▶ **Exercise instructions**
Restate the data below word for word. Skip any images it contains.

▶ **Data extract**
________________________________________
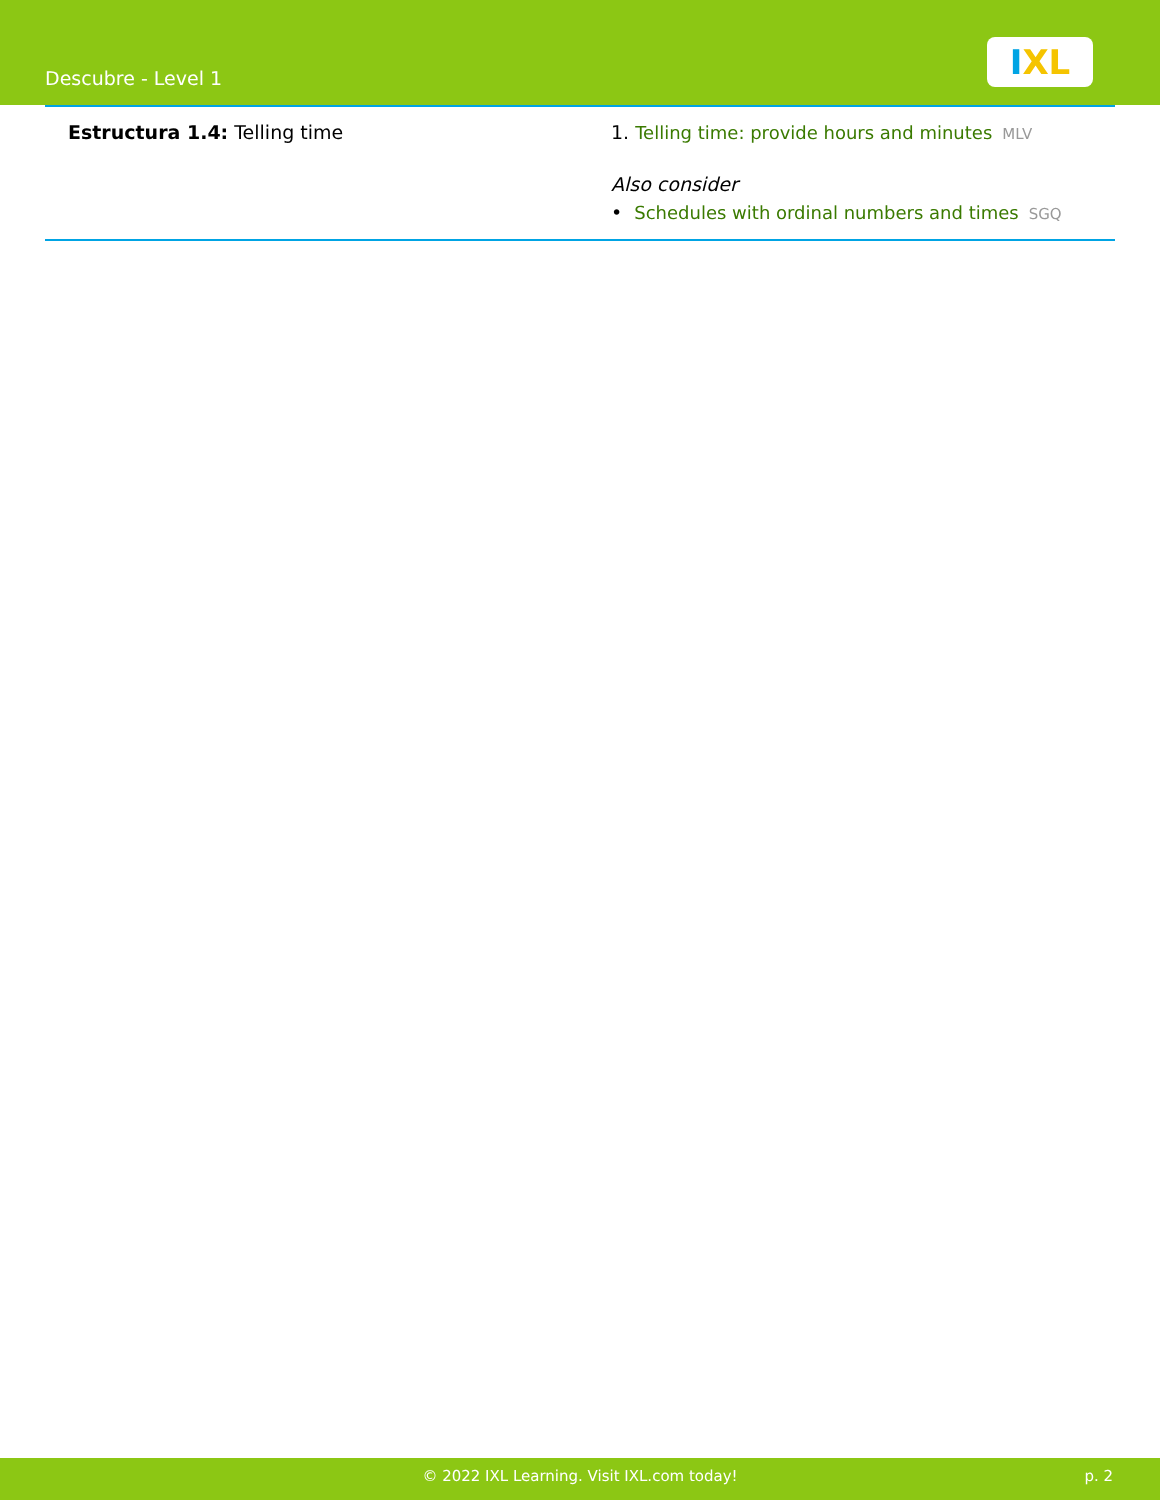Descubre - Level 1
IXL
| Estructura 1.4: Telling time | 1. Telling time: provide hours and minutes MLV Also consider • Schedules with ordinal numbers and times SGQ |
© 2022 IXL Learning. Visit IXL.com today! p. 2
________________________________________
▶ **Result**
Descubre - Level 1
IXL
| Estructura 1.4: Telling time | 1. Telling time: provide hours and minutes MLV Also consider • Schedules with ordinal numbers and times SGQ |
© 2022 IXL Learning. Visit IXL.com today! p. 2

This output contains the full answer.